[[ Given passage, beginning ]]
So, that jay really is cracking, you know. In fact, there’s two of them now. In the hedgerow in the last two days I have seen:

  • Five blackbirds
  • Two jays,
  • Three magpies
  • Two crows
  • Four long-tailed tits
  • One chaffinch
  • Four bluetits
  • Two great tits
  • Three more blackbirds I’m starting to suspect may be young thrushes
  • Eight sparrows
  • One robin

And there they all go, fluttering. The gentle potterings of little creatures eating haw-berries and hanging out with the avant garde squirrel, just existing. And I think it’s important to know what they are. Because if you spend some time looking at them – you get all the good shit your Instagram and the NHS tell you – you slow down, you’re mindful, you rest, you look at green space. And if you watch and learn what they are and do, you have a relationship with them. You become complicit, accountable. And I think there is nothing more important.

To avoid becoming to didactic, I’ll take you back to the hedgerow. In the woodlands on my walks this week I have been scared the shit out of by precisely:

  • One very large deer
  • Three panicked pheasants
  • Twelve squirrels
  • One haphazard golden retriever.
[[ Given passage, end ]]
## Prompt
Please output the hedgerow passage in full, word for word. The data is separate from the hedgerow passage and has no connection to it.
[[ Entries supplied, beginning ]]
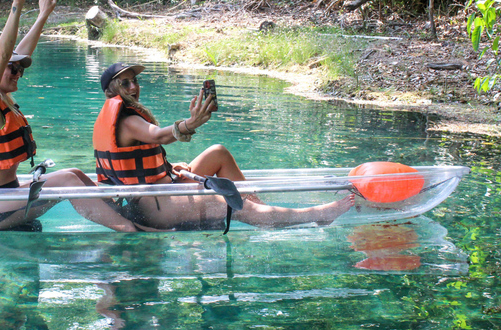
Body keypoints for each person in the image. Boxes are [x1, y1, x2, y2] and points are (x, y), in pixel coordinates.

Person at [0, 0, 141, 232]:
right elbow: (2, 54)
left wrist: (43, 13)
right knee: (68, 180)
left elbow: (17, 53)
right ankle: (130, 230)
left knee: (76, 174)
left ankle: (127, 214)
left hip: (7, 197)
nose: (19, 73)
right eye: (13, 69)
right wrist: (17, 4)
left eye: (21, 69)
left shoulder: (2, 98)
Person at [93, 62, 355, 230]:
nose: (134, 86)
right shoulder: (126, 120)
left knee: (218, 152)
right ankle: (315, 215)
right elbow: (160, 136)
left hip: (163, 186)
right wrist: (190, 123)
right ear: (110, 91)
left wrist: (170, 167)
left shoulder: (127, 117)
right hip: (152, 206)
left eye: (134, 81)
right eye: (125, 82)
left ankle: (262, 212)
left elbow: (137, 160)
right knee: (231, 204)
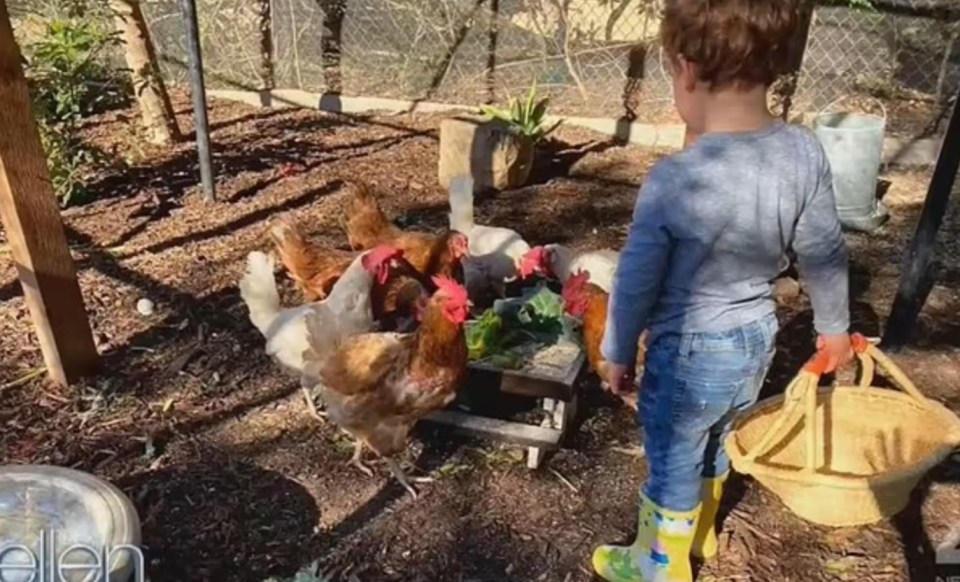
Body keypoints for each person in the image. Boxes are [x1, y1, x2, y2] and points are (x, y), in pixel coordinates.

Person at [591, 1, 855, 581]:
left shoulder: (677, 179)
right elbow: (824, 250)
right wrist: (833, 328)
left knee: (672, 457)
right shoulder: (803, 152)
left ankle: (658, 564)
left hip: (690, 348)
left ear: (686, 71)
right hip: (755, 339)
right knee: (717, 441)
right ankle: (699, 537)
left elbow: (636, 278)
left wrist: (615, 350)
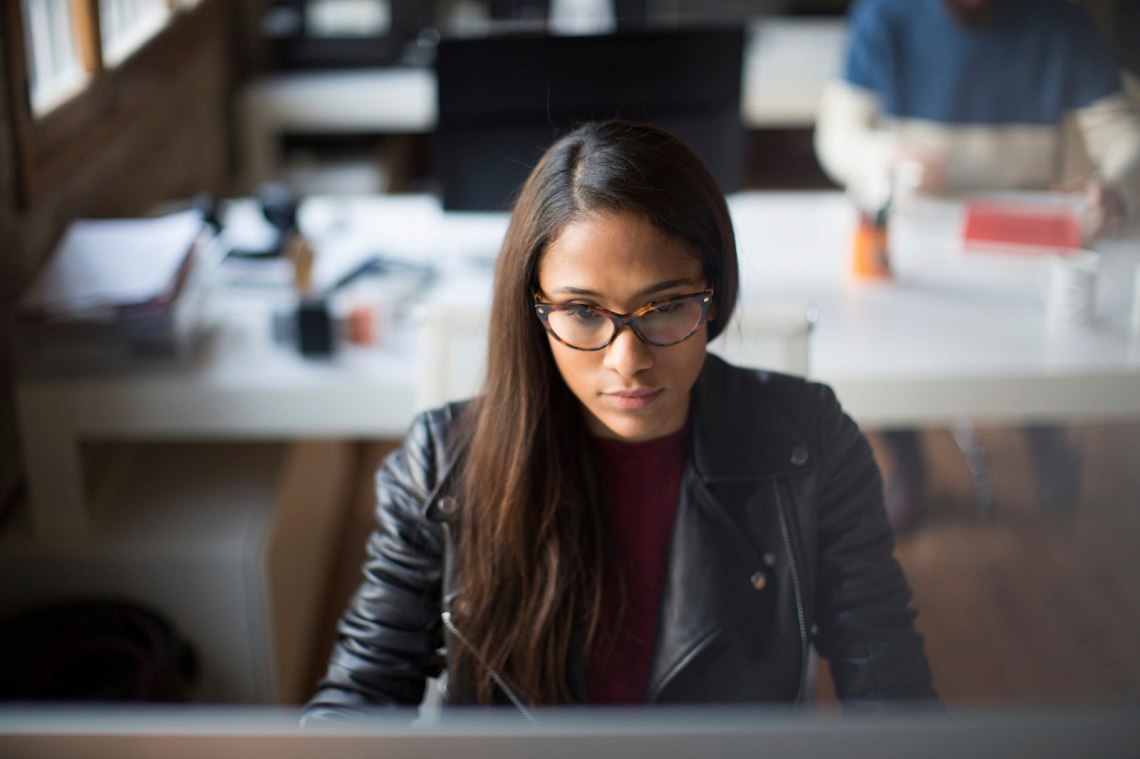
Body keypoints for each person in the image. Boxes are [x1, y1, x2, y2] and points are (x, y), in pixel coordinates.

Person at [303, 120, 935, 721]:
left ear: (713, 294)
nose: (627, 360)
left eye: (664, 307)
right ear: (535, 312)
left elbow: (892, 692)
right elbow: (361, 694)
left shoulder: (810, 441)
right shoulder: (439, 465)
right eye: (582, 312)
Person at [814, 0, 1140, 529]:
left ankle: (1045, 433)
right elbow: (837, 136)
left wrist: (1117, 187)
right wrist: (885, 157)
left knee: (1045, 350)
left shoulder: (1062, 22)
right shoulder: (883, 15)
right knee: (882, 351)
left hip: (1023, 245)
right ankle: (909, 462)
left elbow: (1123, 134)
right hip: (915, 236)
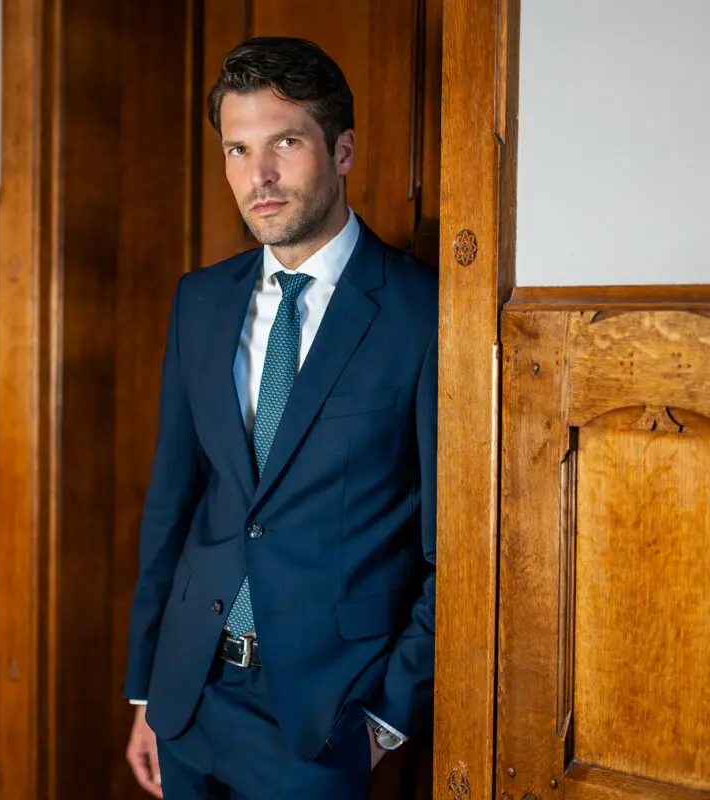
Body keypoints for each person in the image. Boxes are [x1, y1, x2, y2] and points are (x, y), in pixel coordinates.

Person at [123, 36, 436, 800]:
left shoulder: (421, 311)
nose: (257, 176)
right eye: (237, 150)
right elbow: (171, 505)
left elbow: (454, 549)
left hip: (325, 721)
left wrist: (387, 718)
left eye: (285, 143)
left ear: (343, 150)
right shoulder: (200, 301)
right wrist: (147, 691)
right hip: (190, 696)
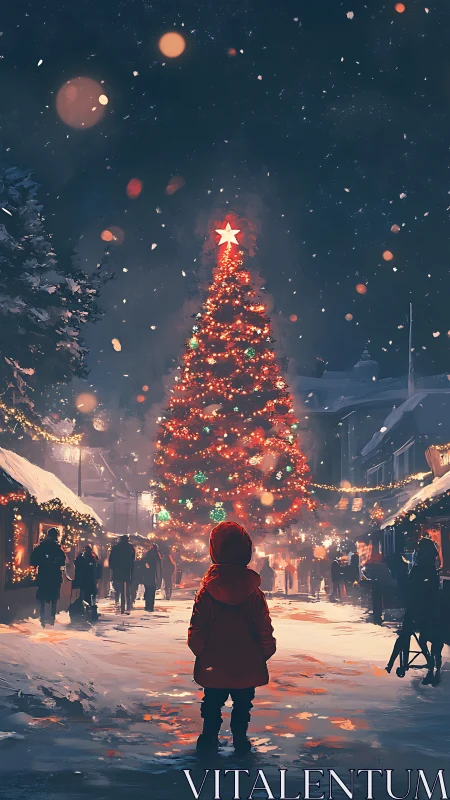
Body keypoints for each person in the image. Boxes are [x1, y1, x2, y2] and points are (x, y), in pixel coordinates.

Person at [188, 521, 276, 755]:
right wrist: (263, 652)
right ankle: (240, 739)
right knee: (243, 704)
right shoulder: (254, 593)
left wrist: (203, 652)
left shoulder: (207, 592)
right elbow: (263, 627)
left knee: (211, 703)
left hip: (213, 660)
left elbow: (197, 629)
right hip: (247, 660)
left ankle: (208, 737)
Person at [30, 527, 66, 627]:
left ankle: (42, 617)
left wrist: (42, 563)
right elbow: (62, 562)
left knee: (42, 597)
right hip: (54, 576)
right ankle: (51, 618)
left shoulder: (41, 547)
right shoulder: (57, 548)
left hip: (44, 575)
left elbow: (33, 560)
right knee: (53, 598)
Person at [109, 534, 136, 614]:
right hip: (127, 570)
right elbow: (133, 559)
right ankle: (128, 606)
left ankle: (120, 605)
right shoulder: (130, 547)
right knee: (127, 589)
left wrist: (113, 568)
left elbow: (111, 560)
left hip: (118, 570)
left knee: (119, 589)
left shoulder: (115, 548)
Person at [73, 544, 103, 616]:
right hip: (89, 580)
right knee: (89, 595)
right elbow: (96, 569)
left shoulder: (82, 558)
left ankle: (86, 610)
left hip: (84, 580)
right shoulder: (92, 558)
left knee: (84, 595)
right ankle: (88, 610)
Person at [142, 543, 162, 611]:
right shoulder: (157, 556)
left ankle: (147, 606)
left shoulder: (147, 555)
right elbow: (159, 568)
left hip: (147, 576)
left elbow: (143, 562)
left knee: (147, 591)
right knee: (152, 592)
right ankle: (151, 606)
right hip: (154, 577)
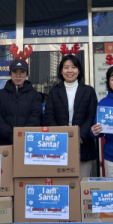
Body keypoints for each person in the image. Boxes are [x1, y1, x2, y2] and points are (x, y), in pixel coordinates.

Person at [43, 47, 98, 177]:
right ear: (61, 71)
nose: (70, 71)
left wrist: (79, 137)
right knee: (62, 183)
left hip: (83, 146)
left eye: (73, 67)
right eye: (66, 67)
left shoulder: (88, 91)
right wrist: (60, 137)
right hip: (59, 146)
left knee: (82, 182)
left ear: (79, 70)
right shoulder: (54, 92)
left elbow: (92, 116)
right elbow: (49, 116)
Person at [0, 55, 42, 145]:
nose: (18, 75)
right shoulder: (0, 95)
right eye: (14, 72)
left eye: (22, 72)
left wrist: (22, 135)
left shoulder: (35, 95)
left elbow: (35, 118)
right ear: (10, 74)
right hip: (3, 142)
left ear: (27, 74)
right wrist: (11, 135)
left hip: (27, 142)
[[ Entries supplied, end ]]
## Solution to the problem
So, that jay really is cracking, you know. In fact, there’s two of them now. In the hedgerow in the last two days I have seen:

  • Five blackbirds
  • Two jays,
  • Three magpies
  • Two crows
  • Four long-tailed tits
  • One chaffinch
  • Four bluetits
  • Two great tits
  • Three more blackbirds I’m starting to suspect may be young thrushes
  • Eight sparrows
  • One robin

And there they all go, fluttering. The gentle potterings of little creatures eating haw-berries and hanging out with the avant garde squirrel, just existing. And I think it’s important to know what they are. Because if you spend some time looking at them – you get all the good shit your Instagram and the NHS tell you – you slow down, you’re mindful, you rest, you look at green space. And if you watch and learn what they are and do, you have a relationship with them. You become complicit, accountable. And I think there is nothing more important.

To avoid becoming to didactic, I’ll take you back to the hedgerow. In the woodlands on my walks this week I have been scared the shit out of by precisely:

  • One very large deer
  • Three panicked pheasants
  • Twelve squirrels
  • One haphazard golden retriever.